> [TASK PROMPT]
Find every line in the rows below that contains the word "TROPHÉES" and copy each of those lines. Case counts.

++++

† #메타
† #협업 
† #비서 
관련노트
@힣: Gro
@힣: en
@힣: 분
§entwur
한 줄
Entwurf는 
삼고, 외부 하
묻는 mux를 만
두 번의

++++

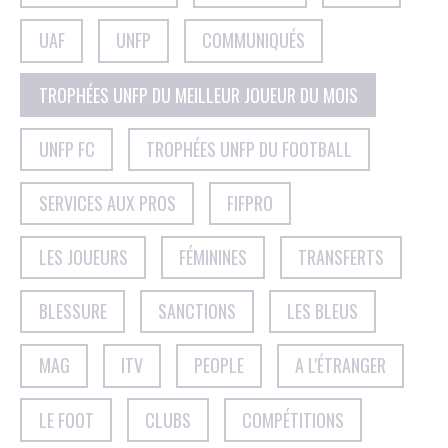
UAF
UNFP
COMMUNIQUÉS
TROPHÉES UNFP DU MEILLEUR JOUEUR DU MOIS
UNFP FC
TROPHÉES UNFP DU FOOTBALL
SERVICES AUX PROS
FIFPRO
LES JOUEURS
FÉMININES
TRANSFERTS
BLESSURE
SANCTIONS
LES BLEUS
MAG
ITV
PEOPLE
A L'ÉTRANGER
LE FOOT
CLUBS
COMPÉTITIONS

++++

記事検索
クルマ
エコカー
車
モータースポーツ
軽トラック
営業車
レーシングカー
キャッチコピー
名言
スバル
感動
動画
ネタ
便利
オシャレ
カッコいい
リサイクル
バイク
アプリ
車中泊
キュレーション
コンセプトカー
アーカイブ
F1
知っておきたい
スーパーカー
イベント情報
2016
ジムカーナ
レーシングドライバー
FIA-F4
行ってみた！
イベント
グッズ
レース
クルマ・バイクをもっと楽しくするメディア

++++

> [RESULT OF THIS EXERCISE]
TROPHÉES UNFP DU MEILLEUR JOUEUR DU MOIS
TROPHÉES UNFP DU FOOTBALL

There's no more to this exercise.